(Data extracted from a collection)
▶
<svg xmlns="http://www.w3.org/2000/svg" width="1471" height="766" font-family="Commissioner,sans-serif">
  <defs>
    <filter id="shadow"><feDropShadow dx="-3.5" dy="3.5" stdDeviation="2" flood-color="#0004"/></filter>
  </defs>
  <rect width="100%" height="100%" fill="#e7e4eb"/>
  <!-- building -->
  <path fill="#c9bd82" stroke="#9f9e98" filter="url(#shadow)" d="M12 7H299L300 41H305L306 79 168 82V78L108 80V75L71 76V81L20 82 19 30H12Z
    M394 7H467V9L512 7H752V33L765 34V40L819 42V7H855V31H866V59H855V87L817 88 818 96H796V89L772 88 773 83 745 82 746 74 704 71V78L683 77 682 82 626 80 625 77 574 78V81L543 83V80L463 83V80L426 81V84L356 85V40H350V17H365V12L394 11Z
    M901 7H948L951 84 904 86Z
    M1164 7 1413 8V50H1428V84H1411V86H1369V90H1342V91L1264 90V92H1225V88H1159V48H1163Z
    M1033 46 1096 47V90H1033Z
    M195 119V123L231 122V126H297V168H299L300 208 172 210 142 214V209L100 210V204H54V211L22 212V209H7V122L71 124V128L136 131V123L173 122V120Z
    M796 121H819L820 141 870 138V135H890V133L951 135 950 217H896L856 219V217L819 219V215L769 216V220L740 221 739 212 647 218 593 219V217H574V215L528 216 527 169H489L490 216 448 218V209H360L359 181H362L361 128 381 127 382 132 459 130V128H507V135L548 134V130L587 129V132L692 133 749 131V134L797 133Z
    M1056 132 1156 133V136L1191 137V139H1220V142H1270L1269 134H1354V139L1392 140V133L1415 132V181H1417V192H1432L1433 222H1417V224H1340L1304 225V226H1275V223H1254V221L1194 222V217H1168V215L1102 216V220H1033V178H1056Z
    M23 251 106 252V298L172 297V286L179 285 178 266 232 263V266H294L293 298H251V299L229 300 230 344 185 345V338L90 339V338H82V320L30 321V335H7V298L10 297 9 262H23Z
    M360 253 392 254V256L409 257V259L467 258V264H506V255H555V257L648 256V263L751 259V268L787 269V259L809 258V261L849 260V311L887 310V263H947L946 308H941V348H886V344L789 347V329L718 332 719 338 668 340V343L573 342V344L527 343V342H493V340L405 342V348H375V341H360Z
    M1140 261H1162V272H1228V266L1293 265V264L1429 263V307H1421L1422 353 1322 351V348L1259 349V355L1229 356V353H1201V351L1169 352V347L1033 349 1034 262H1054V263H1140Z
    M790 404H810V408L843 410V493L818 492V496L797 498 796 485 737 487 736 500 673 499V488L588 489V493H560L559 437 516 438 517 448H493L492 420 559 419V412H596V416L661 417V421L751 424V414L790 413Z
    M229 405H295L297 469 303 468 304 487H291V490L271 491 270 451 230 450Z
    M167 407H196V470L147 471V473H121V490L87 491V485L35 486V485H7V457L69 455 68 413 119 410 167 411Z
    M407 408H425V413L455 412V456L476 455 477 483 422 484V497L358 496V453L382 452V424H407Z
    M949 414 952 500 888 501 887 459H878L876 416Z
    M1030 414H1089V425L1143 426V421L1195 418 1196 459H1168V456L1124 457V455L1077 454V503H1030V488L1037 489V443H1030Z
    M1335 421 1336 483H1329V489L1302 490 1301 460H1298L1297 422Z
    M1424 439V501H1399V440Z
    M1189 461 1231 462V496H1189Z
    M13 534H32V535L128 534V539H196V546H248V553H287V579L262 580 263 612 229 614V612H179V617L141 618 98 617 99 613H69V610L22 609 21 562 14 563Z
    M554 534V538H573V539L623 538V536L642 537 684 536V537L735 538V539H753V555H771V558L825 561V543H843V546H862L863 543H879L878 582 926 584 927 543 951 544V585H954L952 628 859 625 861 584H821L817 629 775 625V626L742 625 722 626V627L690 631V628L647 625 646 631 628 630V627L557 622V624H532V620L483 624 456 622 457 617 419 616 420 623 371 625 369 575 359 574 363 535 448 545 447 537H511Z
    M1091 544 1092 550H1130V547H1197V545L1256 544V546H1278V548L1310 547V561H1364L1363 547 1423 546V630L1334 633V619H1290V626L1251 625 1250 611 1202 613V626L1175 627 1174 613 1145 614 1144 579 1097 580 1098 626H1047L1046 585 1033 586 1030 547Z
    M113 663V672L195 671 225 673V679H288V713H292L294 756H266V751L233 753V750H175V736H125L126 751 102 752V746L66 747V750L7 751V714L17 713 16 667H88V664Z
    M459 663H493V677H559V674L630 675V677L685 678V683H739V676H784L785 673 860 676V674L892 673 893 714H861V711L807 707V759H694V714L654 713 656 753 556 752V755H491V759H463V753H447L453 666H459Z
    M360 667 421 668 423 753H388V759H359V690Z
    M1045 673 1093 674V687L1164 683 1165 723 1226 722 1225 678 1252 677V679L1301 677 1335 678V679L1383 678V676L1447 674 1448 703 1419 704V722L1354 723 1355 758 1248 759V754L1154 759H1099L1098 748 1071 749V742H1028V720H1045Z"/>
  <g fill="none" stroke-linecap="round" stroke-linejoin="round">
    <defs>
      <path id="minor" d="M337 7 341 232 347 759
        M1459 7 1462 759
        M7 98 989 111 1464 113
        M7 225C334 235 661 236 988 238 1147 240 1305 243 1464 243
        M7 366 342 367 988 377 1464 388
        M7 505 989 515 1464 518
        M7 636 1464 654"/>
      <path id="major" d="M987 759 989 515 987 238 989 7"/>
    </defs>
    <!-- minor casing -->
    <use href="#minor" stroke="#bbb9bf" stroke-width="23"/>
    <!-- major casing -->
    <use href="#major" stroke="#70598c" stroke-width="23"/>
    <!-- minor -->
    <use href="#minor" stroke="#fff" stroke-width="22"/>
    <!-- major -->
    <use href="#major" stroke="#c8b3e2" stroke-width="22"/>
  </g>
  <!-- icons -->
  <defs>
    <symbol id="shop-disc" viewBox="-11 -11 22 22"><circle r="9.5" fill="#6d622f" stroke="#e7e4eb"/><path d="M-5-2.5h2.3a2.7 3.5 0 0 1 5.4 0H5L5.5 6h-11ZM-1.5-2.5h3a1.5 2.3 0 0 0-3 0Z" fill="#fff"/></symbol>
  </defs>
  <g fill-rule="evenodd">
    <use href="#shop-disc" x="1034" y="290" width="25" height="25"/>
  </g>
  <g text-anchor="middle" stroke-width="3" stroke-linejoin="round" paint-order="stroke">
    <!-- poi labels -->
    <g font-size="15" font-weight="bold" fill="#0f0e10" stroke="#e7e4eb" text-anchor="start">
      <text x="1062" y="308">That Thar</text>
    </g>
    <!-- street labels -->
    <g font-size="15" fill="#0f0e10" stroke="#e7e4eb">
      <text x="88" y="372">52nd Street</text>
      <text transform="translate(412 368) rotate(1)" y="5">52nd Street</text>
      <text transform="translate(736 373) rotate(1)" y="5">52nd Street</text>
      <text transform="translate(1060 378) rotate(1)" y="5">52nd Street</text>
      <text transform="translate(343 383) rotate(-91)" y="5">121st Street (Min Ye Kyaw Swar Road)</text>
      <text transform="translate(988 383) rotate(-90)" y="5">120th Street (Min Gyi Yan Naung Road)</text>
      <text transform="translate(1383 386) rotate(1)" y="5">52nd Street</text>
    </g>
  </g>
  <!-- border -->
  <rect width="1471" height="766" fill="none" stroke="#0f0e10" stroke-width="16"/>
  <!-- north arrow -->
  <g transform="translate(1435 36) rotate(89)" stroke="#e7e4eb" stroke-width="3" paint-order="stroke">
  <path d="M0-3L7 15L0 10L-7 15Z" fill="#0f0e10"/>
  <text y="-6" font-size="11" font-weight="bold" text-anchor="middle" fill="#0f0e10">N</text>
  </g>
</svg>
◀
▶
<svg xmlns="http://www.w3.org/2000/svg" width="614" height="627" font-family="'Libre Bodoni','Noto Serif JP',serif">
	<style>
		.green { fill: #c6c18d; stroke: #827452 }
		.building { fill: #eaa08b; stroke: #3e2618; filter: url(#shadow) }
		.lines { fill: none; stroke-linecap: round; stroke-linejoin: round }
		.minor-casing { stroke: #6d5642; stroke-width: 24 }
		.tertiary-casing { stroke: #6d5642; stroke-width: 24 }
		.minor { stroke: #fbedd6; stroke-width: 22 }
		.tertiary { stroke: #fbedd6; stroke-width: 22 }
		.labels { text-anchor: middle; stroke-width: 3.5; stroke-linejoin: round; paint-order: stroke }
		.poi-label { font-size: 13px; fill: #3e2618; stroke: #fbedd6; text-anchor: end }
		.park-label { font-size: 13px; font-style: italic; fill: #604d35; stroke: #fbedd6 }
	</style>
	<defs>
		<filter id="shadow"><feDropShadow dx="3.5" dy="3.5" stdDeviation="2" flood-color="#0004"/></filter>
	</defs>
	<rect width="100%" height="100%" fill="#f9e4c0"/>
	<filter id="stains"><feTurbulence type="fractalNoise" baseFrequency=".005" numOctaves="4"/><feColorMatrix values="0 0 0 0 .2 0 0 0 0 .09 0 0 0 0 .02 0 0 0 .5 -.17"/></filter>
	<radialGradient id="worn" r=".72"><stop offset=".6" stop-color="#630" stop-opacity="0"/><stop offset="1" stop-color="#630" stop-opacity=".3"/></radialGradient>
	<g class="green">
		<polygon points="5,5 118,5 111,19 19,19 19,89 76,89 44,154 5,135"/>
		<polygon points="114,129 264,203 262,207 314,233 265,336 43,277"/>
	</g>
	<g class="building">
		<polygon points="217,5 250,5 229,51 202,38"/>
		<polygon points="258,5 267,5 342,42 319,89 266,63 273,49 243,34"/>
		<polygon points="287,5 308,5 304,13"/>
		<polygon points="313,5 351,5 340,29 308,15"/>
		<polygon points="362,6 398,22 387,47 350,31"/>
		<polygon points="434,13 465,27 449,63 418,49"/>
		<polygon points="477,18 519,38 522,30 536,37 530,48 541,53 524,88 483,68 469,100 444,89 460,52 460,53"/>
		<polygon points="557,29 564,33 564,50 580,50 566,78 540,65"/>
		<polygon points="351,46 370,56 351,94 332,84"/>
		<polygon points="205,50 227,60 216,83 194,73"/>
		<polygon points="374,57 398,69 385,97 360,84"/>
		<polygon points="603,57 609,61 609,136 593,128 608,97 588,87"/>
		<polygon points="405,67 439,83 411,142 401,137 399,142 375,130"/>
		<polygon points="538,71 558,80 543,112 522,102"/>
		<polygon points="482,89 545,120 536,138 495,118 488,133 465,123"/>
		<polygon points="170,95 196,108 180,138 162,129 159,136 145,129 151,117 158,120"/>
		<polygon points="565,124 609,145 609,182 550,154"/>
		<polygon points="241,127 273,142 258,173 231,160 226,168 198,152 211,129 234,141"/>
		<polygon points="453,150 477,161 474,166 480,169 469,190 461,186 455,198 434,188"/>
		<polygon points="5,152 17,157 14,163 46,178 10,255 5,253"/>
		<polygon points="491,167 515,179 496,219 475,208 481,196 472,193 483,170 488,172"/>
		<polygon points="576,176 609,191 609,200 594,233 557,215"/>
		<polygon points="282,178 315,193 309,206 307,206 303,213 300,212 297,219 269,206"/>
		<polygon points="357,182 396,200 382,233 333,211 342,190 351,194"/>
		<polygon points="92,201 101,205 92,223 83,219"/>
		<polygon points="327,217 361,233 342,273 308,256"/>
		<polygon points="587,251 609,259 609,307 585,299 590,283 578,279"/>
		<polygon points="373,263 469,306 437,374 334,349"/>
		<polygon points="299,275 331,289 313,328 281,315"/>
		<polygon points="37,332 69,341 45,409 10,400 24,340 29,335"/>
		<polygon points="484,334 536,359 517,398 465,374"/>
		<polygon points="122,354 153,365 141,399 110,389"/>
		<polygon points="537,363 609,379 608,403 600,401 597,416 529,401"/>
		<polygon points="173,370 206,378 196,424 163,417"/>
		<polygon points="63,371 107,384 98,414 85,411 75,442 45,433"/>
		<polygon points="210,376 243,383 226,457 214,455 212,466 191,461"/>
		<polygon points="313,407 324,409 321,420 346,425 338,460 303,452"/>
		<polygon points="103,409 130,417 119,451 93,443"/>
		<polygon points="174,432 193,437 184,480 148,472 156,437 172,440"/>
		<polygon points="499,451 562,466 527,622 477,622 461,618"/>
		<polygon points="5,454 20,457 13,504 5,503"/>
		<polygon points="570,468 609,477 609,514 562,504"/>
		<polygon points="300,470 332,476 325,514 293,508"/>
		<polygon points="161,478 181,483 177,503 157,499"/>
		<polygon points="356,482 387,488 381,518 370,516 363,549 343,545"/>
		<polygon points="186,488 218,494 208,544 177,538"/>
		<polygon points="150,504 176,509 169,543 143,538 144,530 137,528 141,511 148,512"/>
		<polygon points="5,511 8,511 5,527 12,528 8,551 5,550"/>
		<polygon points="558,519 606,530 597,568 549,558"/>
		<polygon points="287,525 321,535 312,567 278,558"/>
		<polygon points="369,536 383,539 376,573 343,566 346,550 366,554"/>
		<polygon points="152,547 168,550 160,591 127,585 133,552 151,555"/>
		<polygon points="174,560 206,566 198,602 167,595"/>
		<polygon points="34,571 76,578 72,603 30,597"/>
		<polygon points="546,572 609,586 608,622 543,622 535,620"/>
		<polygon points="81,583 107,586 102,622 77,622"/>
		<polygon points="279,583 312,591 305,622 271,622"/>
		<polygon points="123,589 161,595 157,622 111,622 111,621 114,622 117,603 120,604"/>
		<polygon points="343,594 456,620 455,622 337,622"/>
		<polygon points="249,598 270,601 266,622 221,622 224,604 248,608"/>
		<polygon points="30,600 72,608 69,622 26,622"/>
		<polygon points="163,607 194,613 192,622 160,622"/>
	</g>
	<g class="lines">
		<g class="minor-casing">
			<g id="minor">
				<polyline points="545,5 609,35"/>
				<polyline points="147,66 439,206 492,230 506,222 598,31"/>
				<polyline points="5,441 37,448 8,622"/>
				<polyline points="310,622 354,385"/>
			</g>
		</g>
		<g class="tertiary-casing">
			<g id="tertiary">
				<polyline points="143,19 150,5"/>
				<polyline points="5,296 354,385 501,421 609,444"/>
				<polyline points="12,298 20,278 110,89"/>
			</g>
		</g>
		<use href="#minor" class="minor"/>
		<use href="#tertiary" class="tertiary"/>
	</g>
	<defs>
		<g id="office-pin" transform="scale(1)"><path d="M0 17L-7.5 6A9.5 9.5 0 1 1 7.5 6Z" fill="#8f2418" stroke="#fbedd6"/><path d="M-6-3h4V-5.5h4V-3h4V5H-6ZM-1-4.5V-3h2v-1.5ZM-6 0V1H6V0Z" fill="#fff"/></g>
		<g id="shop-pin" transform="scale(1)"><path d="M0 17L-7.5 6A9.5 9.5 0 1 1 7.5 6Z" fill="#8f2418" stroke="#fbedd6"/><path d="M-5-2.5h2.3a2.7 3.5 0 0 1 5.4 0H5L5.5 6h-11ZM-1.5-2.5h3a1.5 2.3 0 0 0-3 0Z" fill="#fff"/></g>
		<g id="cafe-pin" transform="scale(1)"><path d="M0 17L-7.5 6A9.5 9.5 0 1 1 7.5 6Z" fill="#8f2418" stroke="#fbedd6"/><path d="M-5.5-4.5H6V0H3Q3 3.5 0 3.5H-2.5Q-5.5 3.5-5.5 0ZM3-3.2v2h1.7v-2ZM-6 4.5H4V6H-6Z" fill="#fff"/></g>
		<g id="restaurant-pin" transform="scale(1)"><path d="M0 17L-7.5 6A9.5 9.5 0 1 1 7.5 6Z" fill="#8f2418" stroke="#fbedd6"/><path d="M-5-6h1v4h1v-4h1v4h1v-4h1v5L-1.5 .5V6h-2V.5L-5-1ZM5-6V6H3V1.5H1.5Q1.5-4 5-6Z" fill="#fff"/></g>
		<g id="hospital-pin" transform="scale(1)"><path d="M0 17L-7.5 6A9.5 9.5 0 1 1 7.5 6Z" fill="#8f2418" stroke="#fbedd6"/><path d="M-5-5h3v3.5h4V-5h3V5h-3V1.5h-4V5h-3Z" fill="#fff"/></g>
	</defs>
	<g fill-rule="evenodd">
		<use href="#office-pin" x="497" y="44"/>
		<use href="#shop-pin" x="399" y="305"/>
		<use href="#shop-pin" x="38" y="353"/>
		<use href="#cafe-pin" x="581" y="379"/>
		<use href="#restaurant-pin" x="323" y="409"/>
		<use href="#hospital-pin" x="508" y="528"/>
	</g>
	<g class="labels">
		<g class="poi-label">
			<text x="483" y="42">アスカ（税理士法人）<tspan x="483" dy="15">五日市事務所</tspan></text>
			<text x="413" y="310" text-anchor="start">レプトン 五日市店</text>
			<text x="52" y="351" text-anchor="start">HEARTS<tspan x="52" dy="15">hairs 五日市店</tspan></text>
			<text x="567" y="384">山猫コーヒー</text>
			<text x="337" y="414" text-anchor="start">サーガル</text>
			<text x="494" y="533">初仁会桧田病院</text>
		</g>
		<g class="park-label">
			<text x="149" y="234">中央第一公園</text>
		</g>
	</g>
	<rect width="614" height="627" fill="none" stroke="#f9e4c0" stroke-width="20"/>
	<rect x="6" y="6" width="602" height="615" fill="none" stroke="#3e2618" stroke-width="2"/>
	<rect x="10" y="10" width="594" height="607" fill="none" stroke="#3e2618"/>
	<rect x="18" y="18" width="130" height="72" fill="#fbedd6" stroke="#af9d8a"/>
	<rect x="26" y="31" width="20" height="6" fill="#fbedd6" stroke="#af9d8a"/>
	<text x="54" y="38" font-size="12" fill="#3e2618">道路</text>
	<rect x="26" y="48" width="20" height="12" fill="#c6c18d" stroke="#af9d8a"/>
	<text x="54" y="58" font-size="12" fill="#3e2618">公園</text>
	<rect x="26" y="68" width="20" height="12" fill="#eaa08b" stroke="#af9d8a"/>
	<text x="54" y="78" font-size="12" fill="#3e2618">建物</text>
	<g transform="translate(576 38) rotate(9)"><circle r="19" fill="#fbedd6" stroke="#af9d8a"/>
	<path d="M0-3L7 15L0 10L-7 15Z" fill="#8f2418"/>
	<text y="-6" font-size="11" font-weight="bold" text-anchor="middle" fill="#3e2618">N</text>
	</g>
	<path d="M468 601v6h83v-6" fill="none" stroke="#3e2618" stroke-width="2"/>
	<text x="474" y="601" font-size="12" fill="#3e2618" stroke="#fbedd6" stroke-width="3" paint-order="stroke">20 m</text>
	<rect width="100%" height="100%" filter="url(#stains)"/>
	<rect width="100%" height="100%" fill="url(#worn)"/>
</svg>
◀
> ABOUT THIS TASK
The word is "lines". Copy every line above where it appears.

> TASK SOLUTION
		.lines { fill: none; stroke-linecap: round; stroke-linejoin: round }
	<g class="lines">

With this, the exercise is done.